The fiesta is over. Mexico, a remarkably important nation of some 120 million people—indeed, the world’s fifteenth largest economy—is descending into crisis. Students have been slaughtered en masse with the complicity of a corrupt police force. The country’s young president and his finance minster are embroiled in a corruption scandal. And the recent fall in oil prices—which looks set to continue—only portends further suffering.
It wasn’t supposed to be this way. When 48-year-old Enrique Peña Nieto was elected Mexican president in 2012, his country’s future looked bright. A self-styled reformer, the leader of the Institutional Revolutionary Party (PRI) and former governor of Mexico State moved immediately to implement his Pact for Mexico, which called for the achievement of some 95 goals over his six-year term.
Peña Nieto enjoyed remarkable success over his first two years in office. He liberalized the country’s telecommunications market, greatly weakening the monopoly of billionaire (and New York Times savior) Carlos Slim. Ditto for Mexico’s television broadcasting market, ending the domination of Televisa. In a move that American conservatives are likely to envy, Peña Nieto also managed to overhaul Mexico’s sclerotic education system, introducing new standards for hiring teachers. ("Professional merit must be the only way to be hired, and remain and advance as a teacher," he said on signing the law.) And perhaps most significantly, he ended a 75-year old monopoly, whereby state-owned energy company Pemex enjoyed total control of the country’s sizable oil and gas industries. Foreign companies will now be able to operate in Mexico and invest in Pemex as well. It was little wonder when in early 2014 Time dubbed Peña Nieto “the man who saved Mexico.”

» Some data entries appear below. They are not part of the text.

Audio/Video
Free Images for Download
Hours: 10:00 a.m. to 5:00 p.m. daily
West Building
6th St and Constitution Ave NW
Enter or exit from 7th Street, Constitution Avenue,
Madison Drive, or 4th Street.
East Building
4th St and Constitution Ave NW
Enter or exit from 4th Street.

Or not. For since early this fall, Peña Nieto and his PRI government have begun to unravel. The president’s approval rating now stands at a ghastly 39 percent.
Peña Nieto’s troubles began in September when 43 students were kidnapped and murdered in the anarchic Guerrero State in southern Mexico, a major drug trafficking hub. Remarkably, it subsequently emerged that the local police—and even the mayor of the city where the atrocity occurred—were involved in the murders. The case brought back memories of the bad old days of hideous drug wars and corrupt local police forces—an era that Peña Nieto and his predecessor former president Felipe Calderon were said to have vanquished. Major protests were sparked by the tragedy—protests that continue even today, and which have recently grown more violent. Amazingly, it wasn’t until early December that Peña Nieto even bothered to travel to Guerrero to address the crisis.
At the same time, a corruption scandal played out at the very top of Mexico’s government, involving President Peña Nieto himself, as well as his wife. In November, it emerged that Peña Nieto’s wife had purchased a multi-million dollar mansion from a company that had received major public construction contracts from Mexico State when Peña Nieto was that state’s governor. Even worse, a subsidiary of the company had just won a no-bid $4 billion dollar contract to construct a new high-speed train line. Mrs. Peña Nieto ended up canceling the purchase of what she had dubbed a “family home” but the damage was done, and the President’s reputation continued to fall. Meanwhile, Mexico’s Finance Minister Luis Videgaray has gotten himself embroiled in a similar situation. The Wall Street Journal recently discovered that Mr. Videgaray too had purchased a mansion from the company in question. “Videgaray, widely seen as the driving force behind Mexico’s recent economic overhauls” reported the Journal, “bought the house in an exclusive golf resort outside the picturesque town of Malinalo [in 2012].” A pervasive stench of corruption has begun to engulf the Peña Nieto government.